Pilot director David Slade returns to helm what is probably the most complex and ambitious episode of Hannibal yet. Kacey Rohl, best known for starring in a recent episode of Supernatural, is fantastic as Abigail Hobbs. It’s tough to play a character that an audience will care about and find disturbing simultaneously….we don’t know what’s going on in Abigail’s head – what she’s done, or what she’s capable of doing. Still, we like her and feel sympathy for the traumas she’s endured.
Caroline Dhavernas shines as Alana Bloom. I get the feeling this character is one of Bryan Fuller’s faves, and she’ll be getting more and more screen time as the series progresses: She’s brilliant without being intimidating, attractive without being mere eye-candy, and tough enough to go toe-to-toe with a man like Jack Crawford without flinching.
More Red Dragon dialogue crept its way into “Potage”, after last week’s “Amuse-Bouche” gave us a break….and I’m still enjoying picking out the lines I remember from the novel.
Finally, the writers made the wise decision of giving the “Murderer of The Week” trope that dominated the first two episodes a rest this time (don’t worry – it’ll be back next week).
There weren’t many.

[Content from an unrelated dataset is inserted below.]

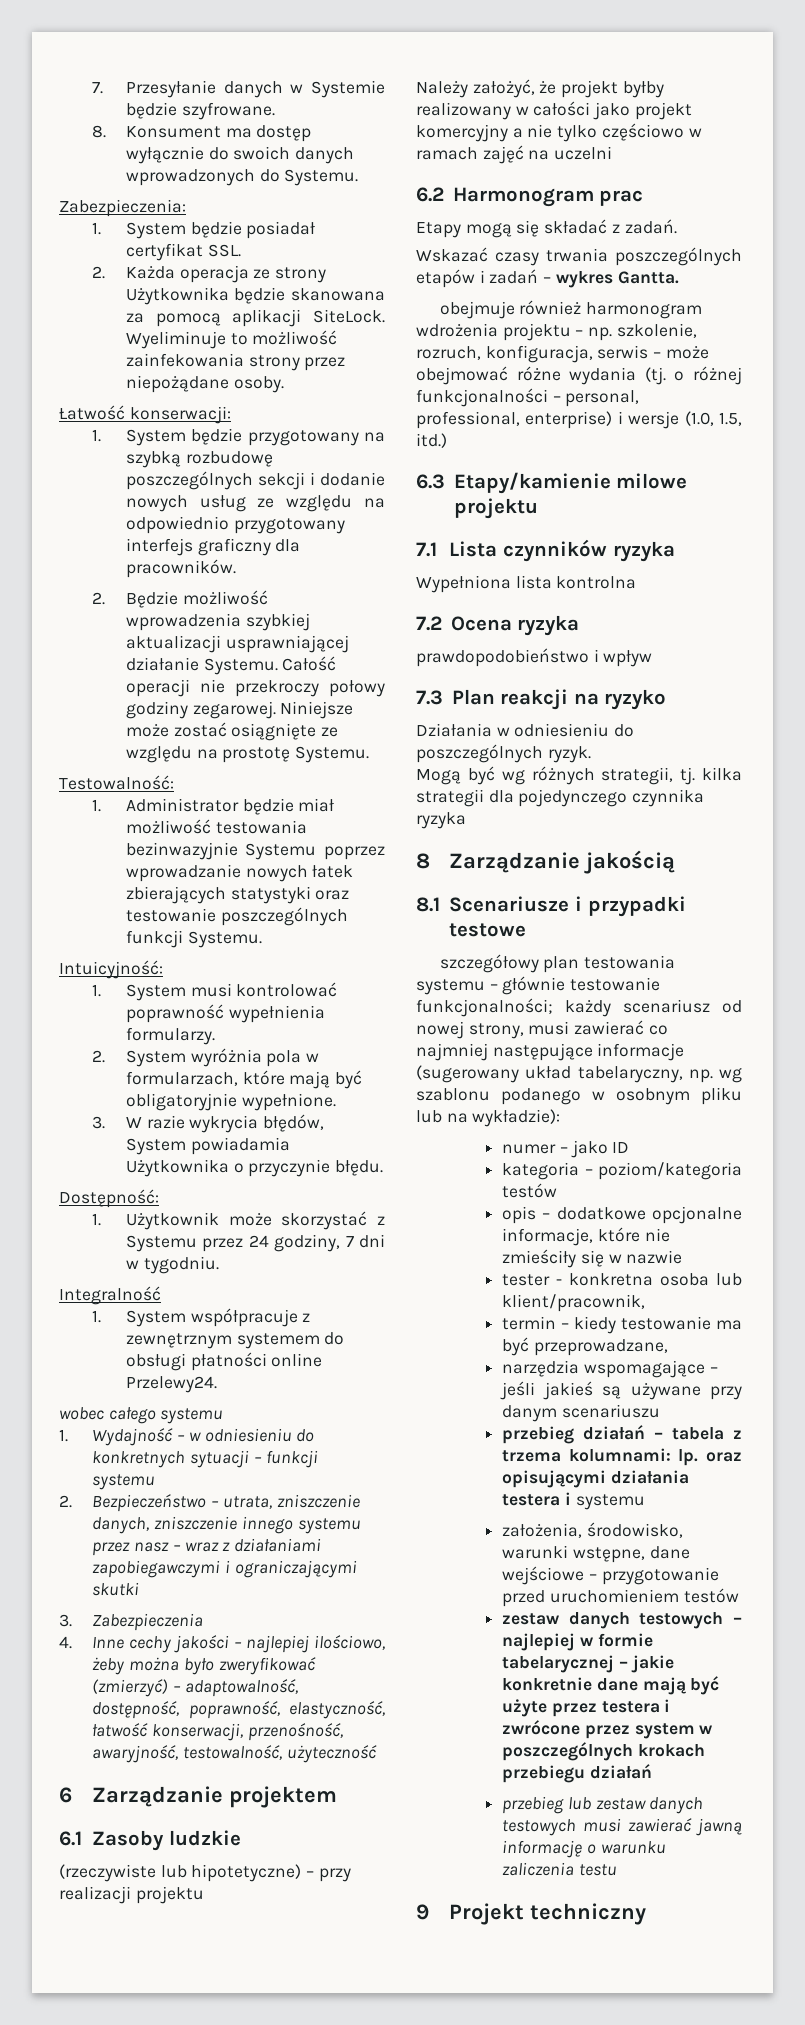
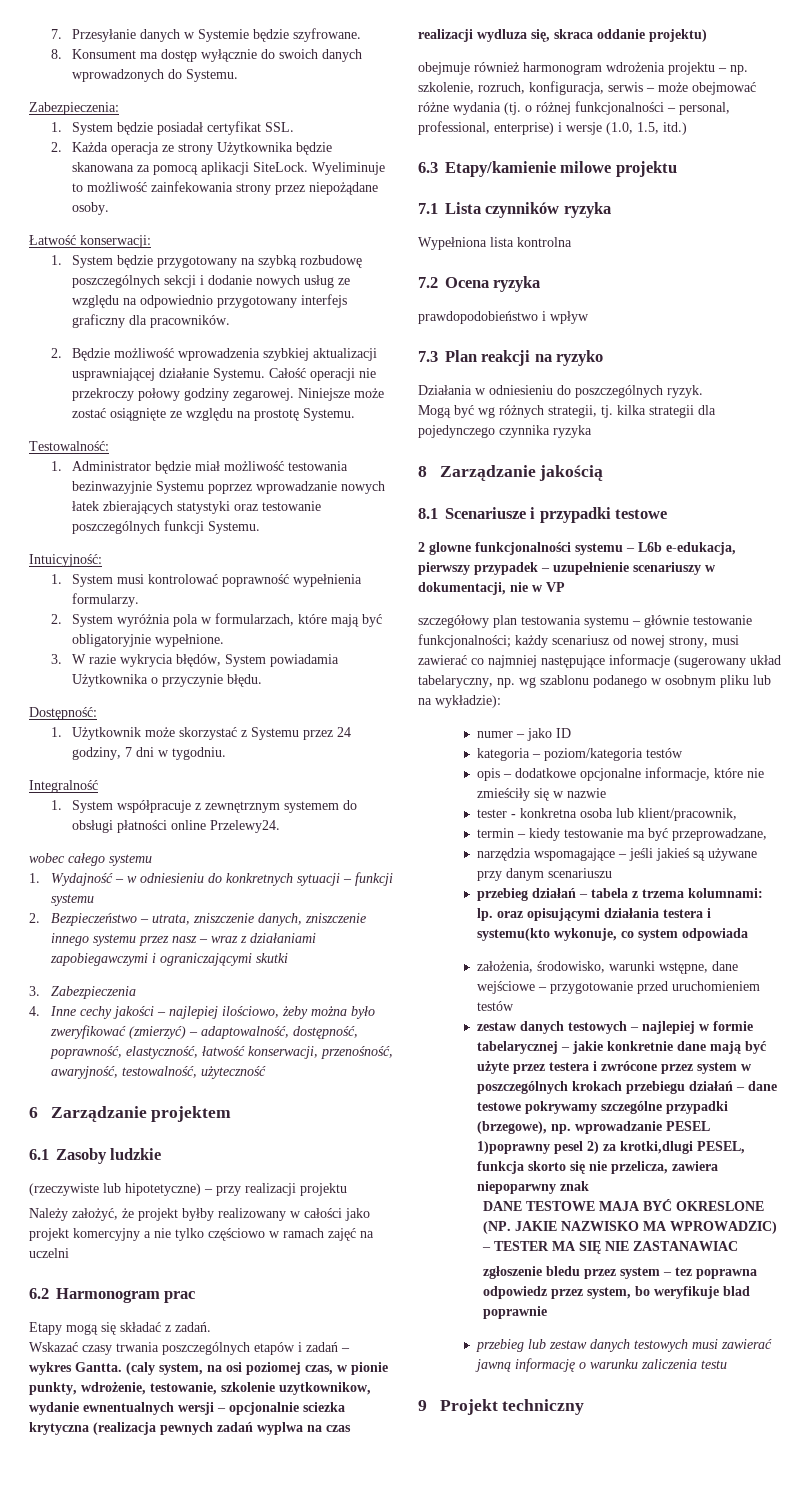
(679, 277) none -> [126,1362,388,1375] [29,1381,371,1395] [29,1402,345,1415] [29,1422,351,1435] [418,29,707,42] (caly system, na osi poziomej czas, w pionie punkty, wdrożenie, testowanie, szkolenie uzytkownikow, wydanie ewnentualnych wersji – opcjonalnie sciezka krytyczna (realizacja pewnych zadań wyplwa na czas realizacji wydluza się, skraca oddanie projektu)
(527, 930) none -> [418,542,736,555] [418,562,716,575] [418,582,565,595] // 2 glowne funkcjonalności systemu – L6b e-edukacja, pierwszy przypadek – uzupełnienie scenariuszy w dokumentacji, nie w VP
[575,1494,645,1510] systemu -> [476,928,748,941] systemu(kto wykonuje, co system odpowiada
(652, 1771) none -> [735,1081,777,1091] [476,1101,728,1114] [476,1121,710,1134] [476,1141,745,1154] [476,1161,718,1174] [476,1181,589,1194] [482,1199,764,1211] [482,1221,777,1234] [481,1241,738,1254] [482,1266,757,1279] [482,1286,750,1299] [482,1306,547,1319] – dane testowe pokrywamy szczególne przypadki (brzegowe), np. wprowadzanie PESEL 1)poprawny pesel 2) za krotki,dlugi PESEL, funkcja skorto się nie przelicza, zawiera niepoparwny znak // DANE TESTOWE MAJA BYĆ OKRESLONE (NP. JAKIE NAZWISKO MA WPROWADZIC) – TESTER MA SIĘ NIE ZASTANAWIAC // zgłoszenie bledu przez system – tez poprawna odpowiedz przez system, bo weryfikuje blad poprawnie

But as much as I appreciated the third episode’s complexity – it was almost TOO much. There’s a lot going on in this episode….and it was tough to write a synopsis that wouldn’t bore the reader with details. It could have been a bit leaner, I guess I’m saying.
Oh, and “Potage” didn’t feature Dr. Lecter cooking a meal for any of the characters as the first two episodes did. This was cause for mild disappointment on my part: I was hoping that would become a weekly thing….y’know? “Who’s Hannibal Serving Tonight?” 😉
(Also, there’s still no Eddie Izzard….Stop torturing me, Hannibal!)
Anyhoo, Kacey Rohl’s guest starring turn as Abigail Hobbs was engrossing enough to forgive the absence of most of the show’s usual secondaries, and the lack of the “Graham/Lecter” conversations I’ve come to look forward to every week. Next week seems like a return to basics….we’ll see what’s on the menu then.
Be sure to bring along your appetites.